Эдгер сверился с визирной колонкой.
– Пеленг на «Смелого» – сто семьдесят один, нечётко, – доложил он. – Разрешите визуальный обход на палубе?
– Через семь минут – лично, – ответил фон Бруг. – Докладывать пеленг каждые пять минут.
– Принято.
– Рулевой, внимание, – сказал капитан. – Лево руля два. Курс сто восемьдесят пять – по команде.
– Есть, – отозвался Шефер. – Сто восемьдесят пять, держу по команде.
Старший помощник Келлер шагнул ближе к столу, но фон Бруг даже не поднял глаз:
– Старший помощник Келлер, чем вы заняты? – голос стал резким, с ноткой явного раздражения. – Спускайтесь вниз, проверите готовность палубной команды к манёврам: трапы, люки, двери, помещения. По готовности доложите. Здесь прохлаждаться не место.
– Понял, – буркнул Келлер с плохо скрытым раздражением, но подчинился и ушёл. Его шаги по трапу звучали глухо и отрывисто, словно каждое движение отзывалось внутренним недовольством.
В радиорубке коротко щёлкнули тумблеры – Зерх работал молча, избегая лишних комментариев. На мостике Эдгер снова повернул рукоять пеленгатора.
– Сто семьдесят один подтверждаю, – сказал он спустя минуту. – Дальность неясна, но направление держится.
– Хорошо, – капитан отметил карандашом линию. – Рулевой, курс сто восемьдесят пять. Выходим на сближение со «Смелым».
– Сто восемьдесят пять – есть. Держу, – ответил Шефер.
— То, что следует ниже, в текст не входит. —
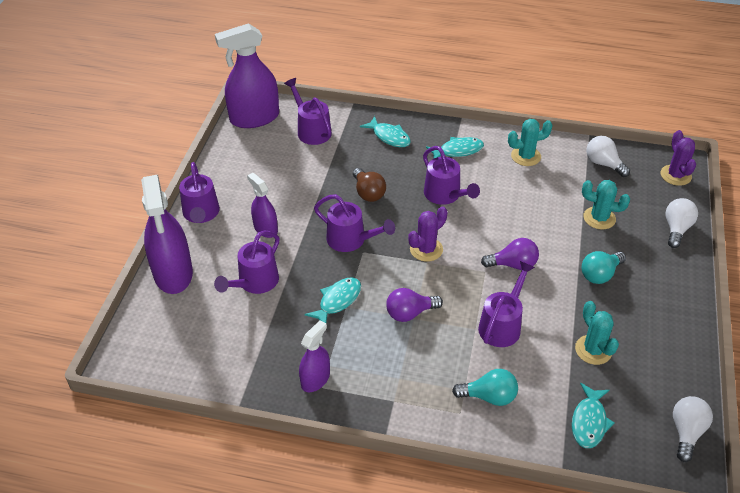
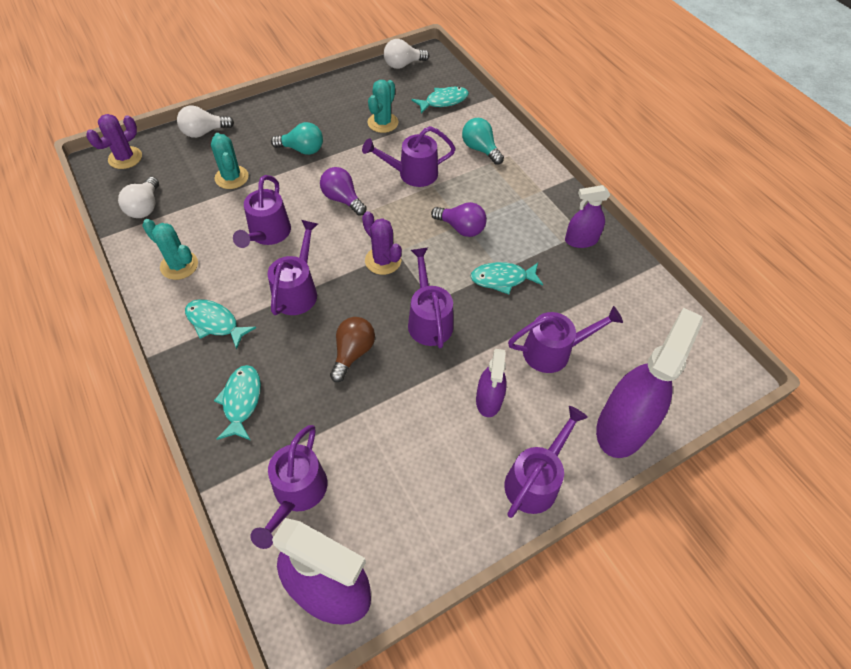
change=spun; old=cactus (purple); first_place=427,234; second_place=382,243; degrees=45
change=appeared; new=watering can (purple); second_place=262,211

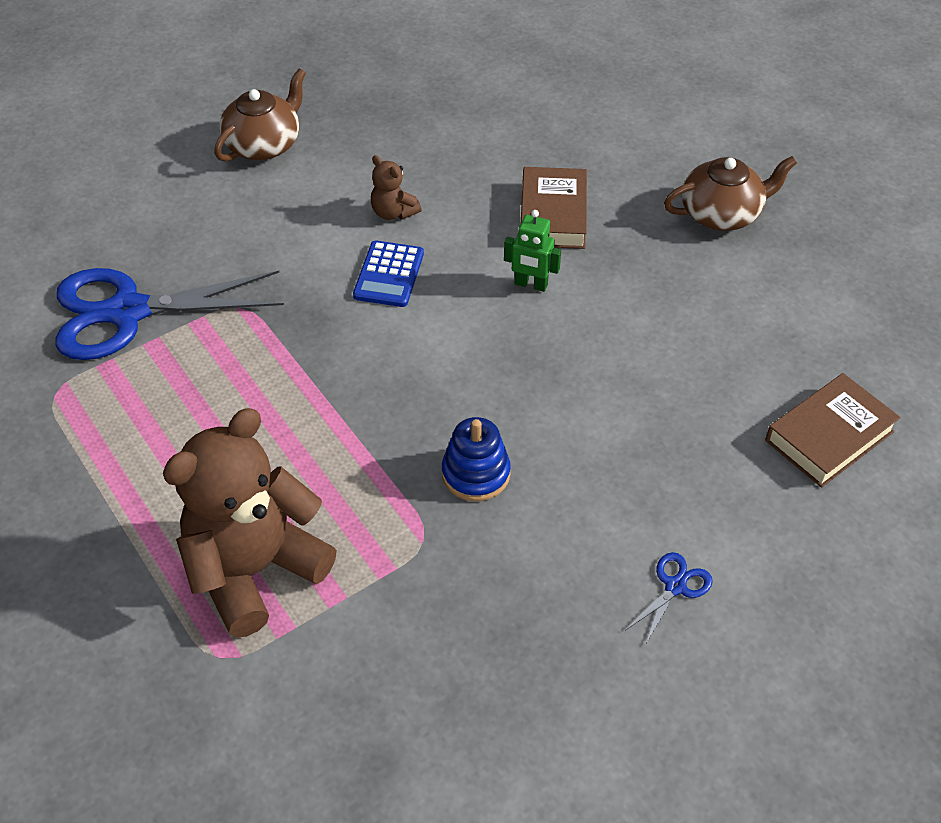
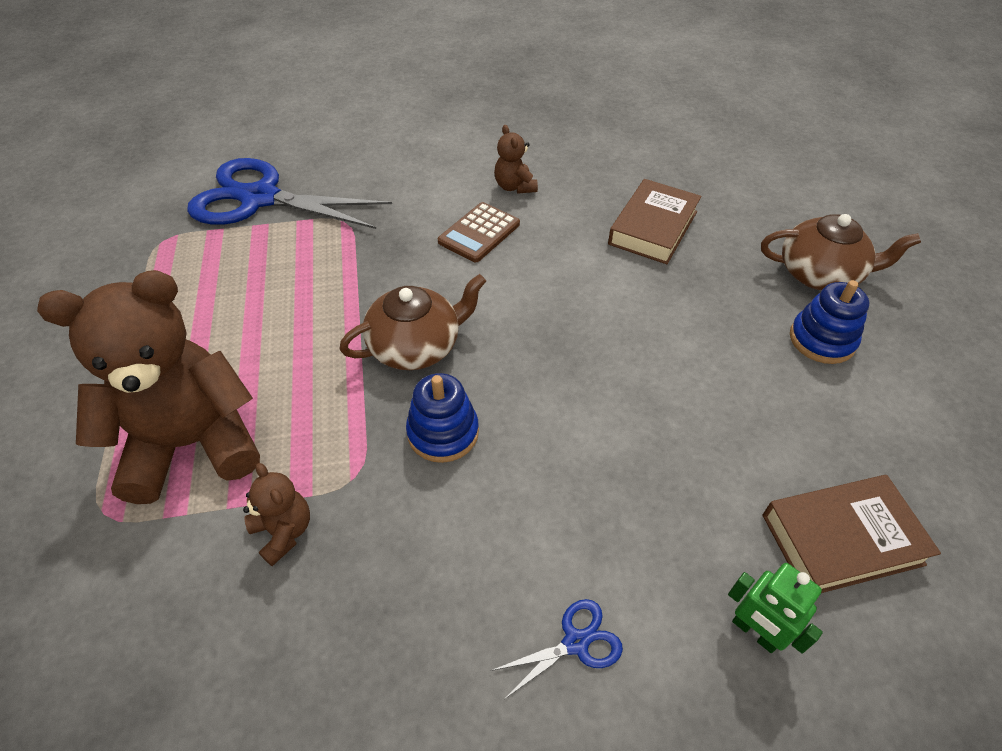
change=relocated; old=teapot (brown); first_place=260,115; second_place=413,322
change=colour; old=calculator (blue); new=calculator (brown); first_place=388,274; second_place=479,232
change=relocated; old=robot (green); first_place=532,251; second_place=775,608
change=appeared; new=teddy bear (brown); second_place=276,514
change=appeared; new=stacking toy (blue); second_place=829,322

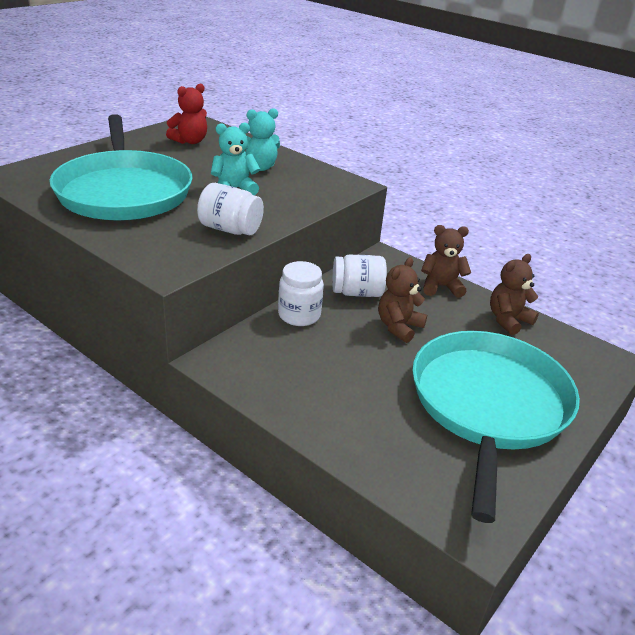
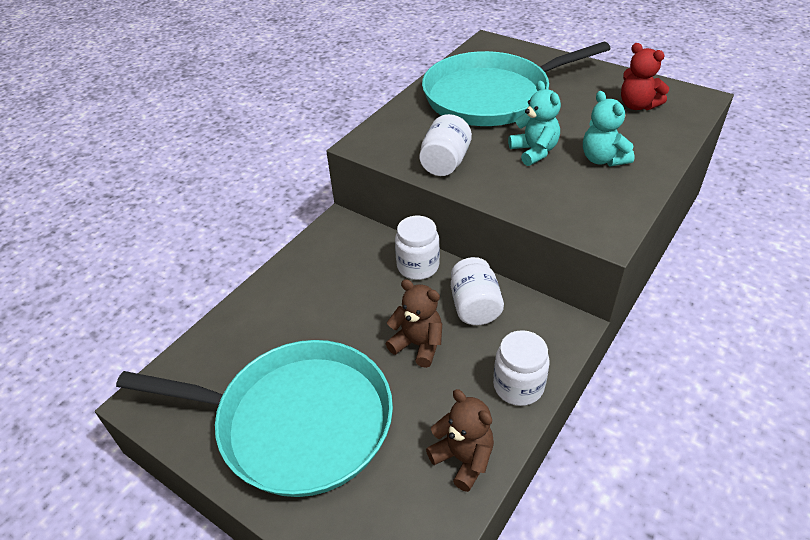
change=exchanged; old=teddy bear (brown); new=jar (white); first_place=446,261; second_place=521,368

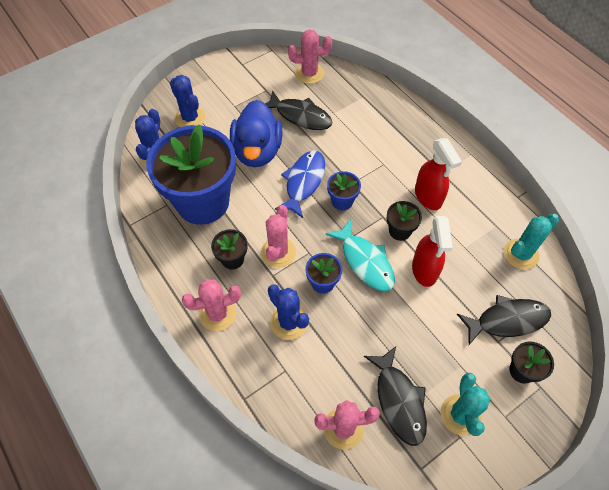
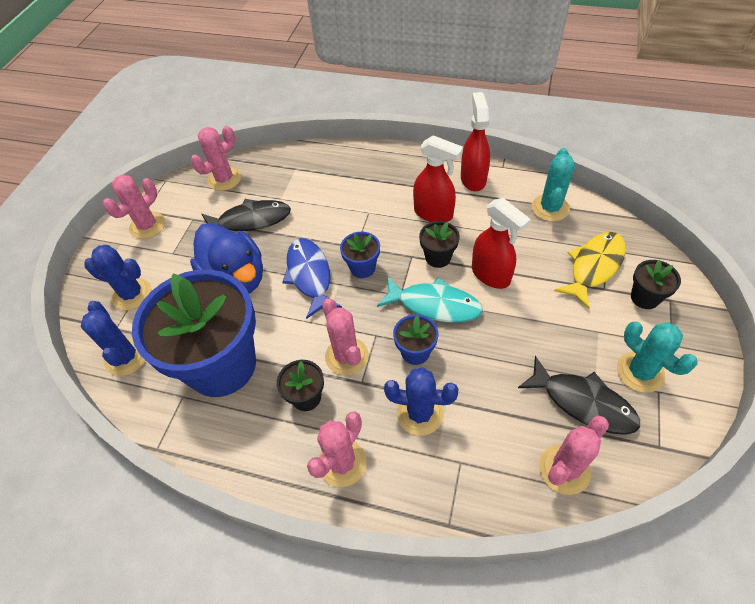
change=colour; old=fish (black); new=fish (yellow); first_place=504,320; second_place=590,270
change=appeared; new=cactus (pink); second_place=134,207
change=appeared; new=spray bottle (red); second_place=475,141

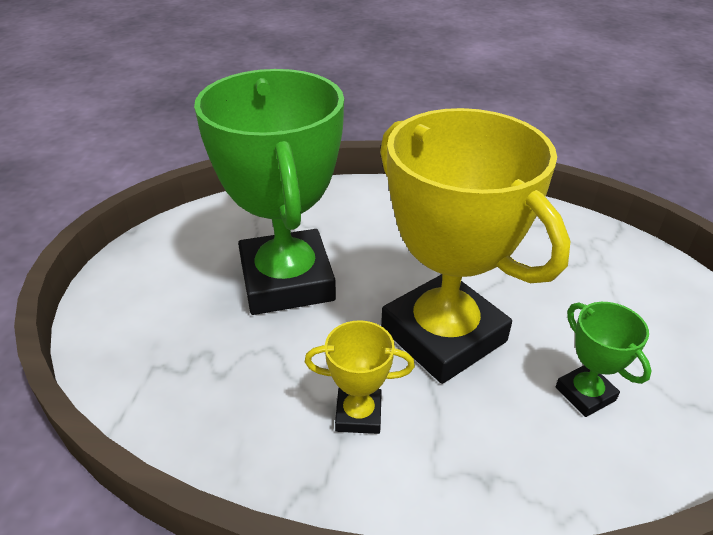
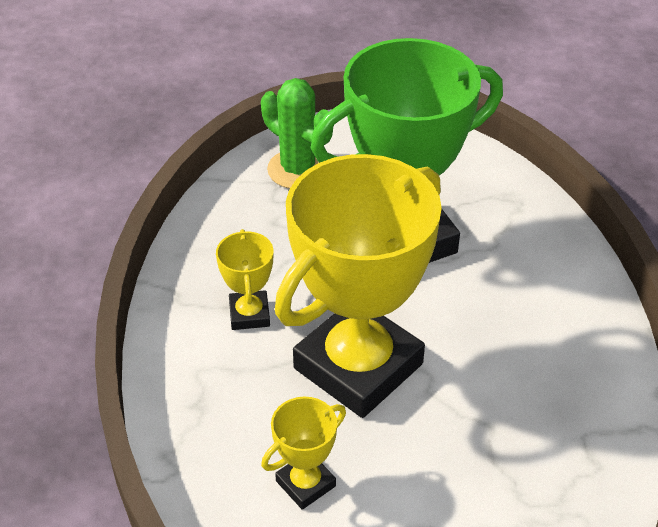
change=colour; old=trophy (green); new=trophy (yellow); first_place=604,359; second_place=303,453
change=appeared; new=cactus (green); second_place=297,133

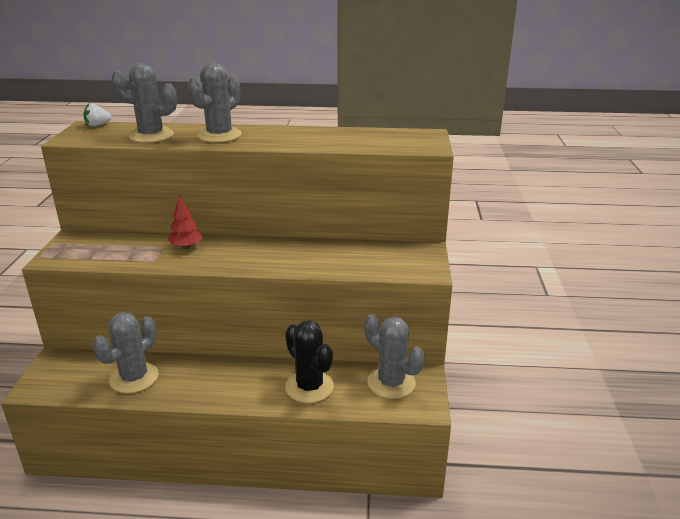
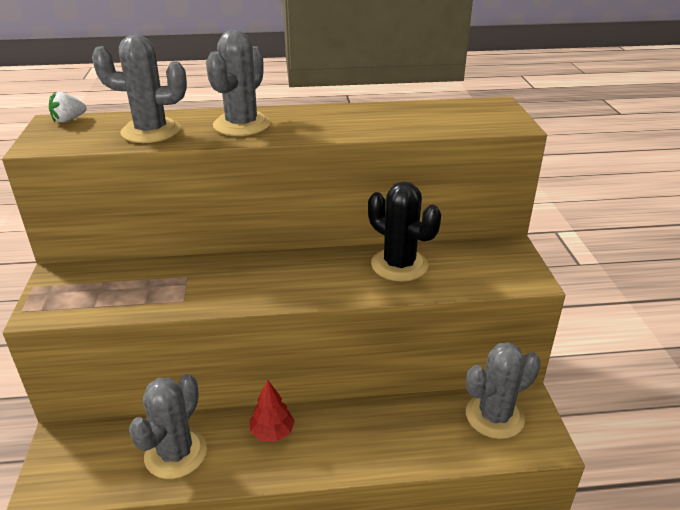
change=relocated; old=tree (red); first_place=185,222; second_place=272,410
change=relocated; old=cactus (black); first_place=309,361; second_place=404,231
change=spun; old=cactus (grey); first_place=394,356; second_place=503,390; degrees=-60

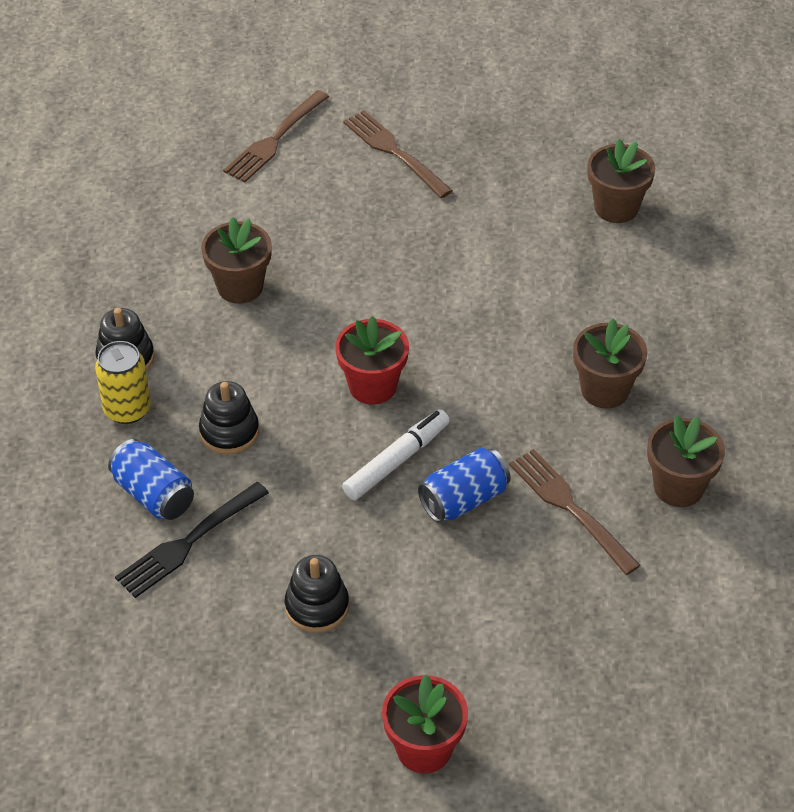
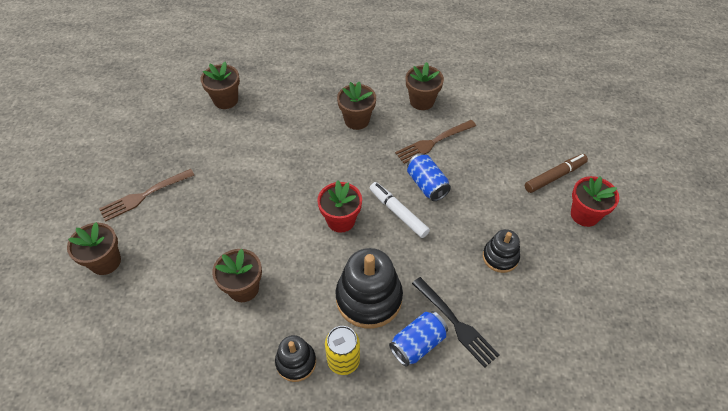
change=size; old=stacking toy (black); first_place=229,417; second_place=369,288; factor=1.76
change=exchanged; old=fork (brown); new=flower pot (brown); first_place=276,136; second_place=94,248
change=appeared; new=marker (brown); second_place=556,173

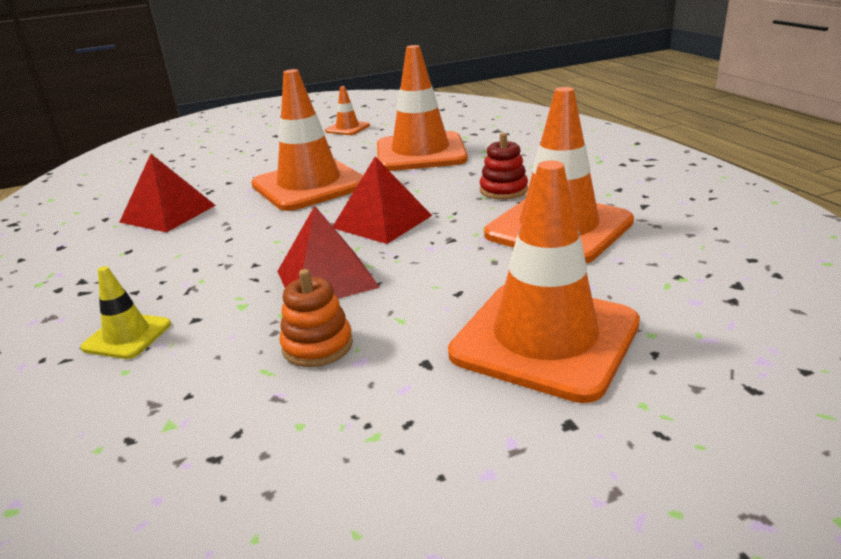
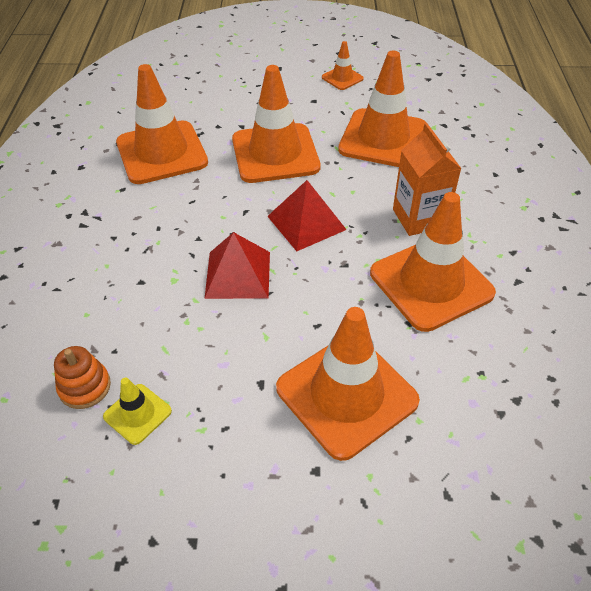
change=relocated; old=traffic cone (yellow); first_place=126,312; second_place=137,411
change=exchanged; old=pyramid (red); new=traffic cone (orange); first_place=167,193; second_place=162,124
change=relocated; old=stacking toy (orange); first_place=316,318; second_place=82,377
change=exchanged; old=stacking toy (red); new=carton (orange); first_place=504,166; second_place=427,179

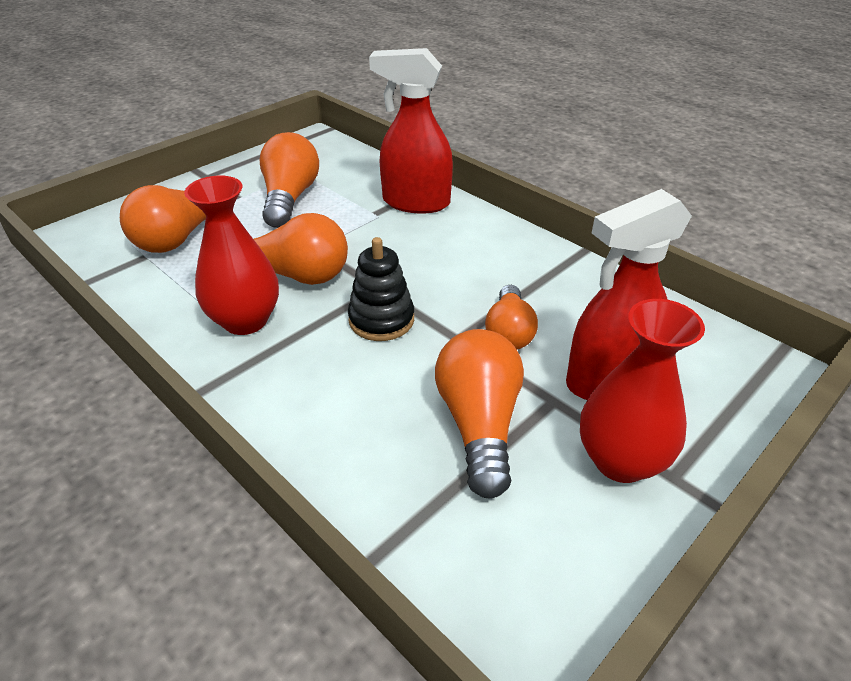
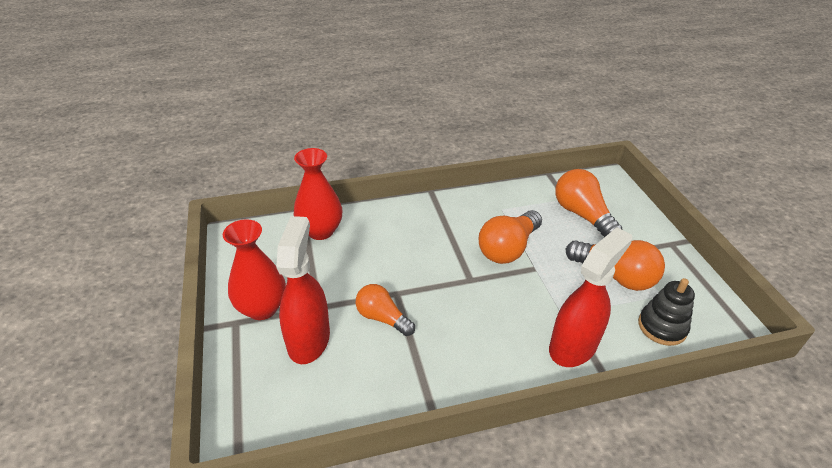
change=relocated; old=vase (red); first_place=231,255; second_place=318,194
change=relocated; old=stacking toy (black); first_place=381,289; second_place=666,312
change=missing; old=light bulb (orange); first_place=479,414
– Теперь – обход, – добавил фон Бруг. – Эдгер, круг вокруг мостика. Визуально – всё, что заметите.
– Есть, – сказал вахтенный и исчез в коридоре.
На мостике установилась деловая тишина. «Норланд» шёл полным ходом, оставляя «Коминтерн» позади и выходя на сближение с невидимым «Смелым».
В эти минуты никто не заметил, как над мостиком, в решётке вентиляции, поднялась тонкая нитка дыма – сначала слабая, как пар, но густевшая с каждой секундой. Запах жжёной изоляции пробился сквозь воздух, и струйка превратилась в явный предвестник пожара, упорно поднимаясь вверх, словно чёрное предупреждение.
Игра входила в решающую фазу: теперь любой неверный шаг мог обернуться не только провалом операции, но и гибелью всего судна.